If that is you, you are in luck, because I am about to share with you what I call achievement mathematics.
The math isn’t any more difficult than the image here, and the synergistic value is far better than 1+1=3. It is more like 1+1 = 11, especially when applied consistently over time.
Achievement mathematics, like any academic discipline, borrows from different ideas to create its unique properties. In this case, the wisdom comes from bringing together prioritization, time management, goal setting, and implementation.
Achievement mathematics provides the answer to the dual question – how do I achieve my goals, and how do I achieve them faster. In other words, achievement math is about massive achievement.
Here is the formula:
MA = (PxG) + DA
MA =Massive Achievement
P = Purpose
G = Goal
DA =Daily Action
Here is how it works:
1. Identify your purpose – whether for your team, a particular situation or project, or personally. I often call this purpose the “why” of your goal or vision.
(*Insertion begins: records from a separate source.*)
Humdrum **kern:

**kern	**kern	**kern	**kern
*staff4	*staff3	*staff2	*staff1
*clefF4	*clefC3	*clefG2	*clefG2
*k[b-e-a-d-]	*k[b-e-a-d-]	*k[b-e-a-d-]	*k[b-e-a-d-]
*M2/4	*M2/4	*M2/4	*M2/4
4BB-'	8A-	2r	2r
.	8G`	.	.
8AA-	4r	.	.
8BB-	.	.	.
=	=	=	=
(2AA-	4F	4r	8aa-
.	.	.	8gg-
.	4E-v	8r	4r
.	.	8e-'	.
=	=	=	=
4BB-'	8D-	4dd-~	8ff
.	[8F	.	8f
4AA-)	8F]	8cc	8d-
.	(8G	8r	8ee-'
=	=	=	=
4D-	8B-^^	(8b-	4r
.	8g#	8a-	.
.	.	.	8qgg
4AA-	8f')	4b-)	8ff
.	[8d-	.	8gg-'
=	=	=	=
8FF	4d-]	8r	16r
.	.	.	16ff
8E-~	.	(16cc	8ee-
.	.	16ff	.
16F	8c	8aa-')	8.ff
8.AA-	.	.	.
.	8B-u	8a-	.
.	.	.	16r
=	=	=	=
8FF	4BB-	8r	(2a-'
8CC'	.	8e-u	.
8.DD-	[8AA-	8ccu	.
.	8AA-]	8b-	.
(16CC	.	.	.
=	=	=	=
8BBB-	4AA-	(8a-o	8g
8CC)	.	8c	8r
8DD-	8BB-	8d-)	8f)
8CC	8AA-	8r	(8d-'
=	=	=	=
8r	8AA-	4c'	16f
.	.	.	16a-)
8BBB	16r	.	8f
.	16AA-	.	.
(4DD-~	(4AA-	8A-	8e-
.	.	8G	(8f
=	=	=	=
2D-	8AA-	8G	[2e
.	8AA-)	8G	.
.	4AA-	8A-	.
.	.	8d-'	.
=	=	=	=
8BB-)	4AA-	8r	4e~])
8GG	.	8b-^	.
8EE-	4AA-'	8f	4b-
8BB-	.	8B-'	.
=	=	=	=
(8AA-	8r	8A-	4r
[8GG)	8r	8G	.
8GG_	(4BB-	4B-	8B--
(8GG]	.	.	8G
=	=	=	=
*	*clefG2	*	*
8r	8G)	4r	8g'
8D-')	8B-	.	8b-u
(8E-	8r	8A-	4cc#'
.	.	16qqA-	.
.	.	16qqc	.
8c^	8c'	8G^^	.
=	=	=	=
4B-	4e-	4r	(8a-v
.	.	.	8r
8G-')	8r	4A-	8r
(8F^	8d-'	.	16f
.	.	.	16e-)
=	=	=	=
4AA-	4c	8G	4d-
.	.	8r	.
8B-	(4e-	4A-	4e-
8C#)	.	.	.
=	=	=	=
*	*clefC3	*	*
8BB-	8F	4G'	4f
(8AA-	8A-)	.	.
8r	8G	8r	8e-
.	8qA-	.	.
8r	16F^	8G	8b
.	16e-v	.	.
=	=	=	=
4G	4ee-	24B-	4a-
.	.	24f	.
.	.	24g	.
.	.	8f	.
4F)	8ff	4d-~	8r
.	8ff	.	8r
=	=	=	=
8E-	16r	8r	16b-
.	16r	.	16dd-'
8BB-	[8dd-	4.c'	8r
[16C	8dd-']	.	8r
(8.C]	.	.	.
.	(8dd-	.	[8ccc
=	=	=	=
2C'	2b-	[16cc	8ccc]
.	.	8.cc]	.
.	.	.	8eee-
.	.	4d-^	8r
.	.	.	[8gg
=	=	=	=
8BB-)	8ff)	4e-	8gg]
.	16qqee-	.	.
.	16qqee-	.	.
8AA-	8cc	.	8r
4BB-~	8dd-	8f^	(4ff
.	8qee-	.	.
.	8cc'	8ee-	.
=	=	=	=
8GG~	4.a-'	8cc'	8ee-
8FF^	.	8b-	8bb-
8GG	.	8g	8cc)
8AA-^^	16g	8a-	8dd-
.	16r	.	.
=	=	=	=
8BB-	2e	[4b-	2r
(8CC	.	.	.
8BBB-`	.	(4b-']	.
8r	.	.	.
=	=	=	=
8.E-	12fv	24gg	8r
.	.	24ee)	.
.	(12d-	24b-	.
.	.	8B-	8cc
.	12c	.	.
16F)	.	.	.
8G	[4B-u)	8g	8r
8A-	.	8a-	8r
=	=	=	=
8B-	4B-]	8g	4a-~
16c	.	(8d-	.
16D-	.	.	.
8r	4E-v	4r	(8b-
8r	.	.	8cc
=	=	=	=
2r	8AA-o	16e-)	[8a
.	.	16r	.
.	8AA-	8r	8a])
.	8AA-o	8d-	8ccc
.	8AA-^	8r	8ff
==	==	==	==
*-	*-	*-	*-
2. Connect your goals directly to this purpose. Make sure that there is a clear and obvious connection between them. In other words, make sure that you know exactly why this goal is important to you. The more powerful the P and the closer the connection the G, the better.
3. Determine an action to take each day that directly moves you towards this goal.
Notice that the formula says “daily action” not “action when I have time, or when I’m not too busy, or when things are going well.”
Daily. The daily nature builds momentum and creates habit. It also drives focus on the purpose and goals daily. Days missed reduces the value and speed of results in a geometric way. For maximum results, it must be every day.
Action. Planning and thinking is important, but this formula isn’t about those things. It is about doing something – reading, making a phone call, sending a request, something tangible and specific – every day.
Achievement mathematics works best when the Daily Action is quantified and measured.
Is your goal worth spending 1% of your time to reach? Is your purpose compelling enough for that? If so, that means about 15 minutes per day in direct and specific action towards your goal. You can find 15 minutes a day. If you can’t, go back to your purpose and make sure it is important and compelling enough.
What if everyone in your organization spent 15 minutes per day in direct, conscious, focused effort in pursuit of an important organizational objective? Do you think you would make more progress faster than you ever have before? That is the power of this discipline.
1% of your time becomes a powerful lever for your progress.
As a leader, when you share achievement mathematics with your team, support, encourage and expect this daily activity, you will drive greater results, but also higher levels of engagement and job satisfaction.
If you want more for yourself and your team, start applying achievement mathematics today. If you don’t have all the pieces clearly defined, start by identifying your variables – that can be your first daily action.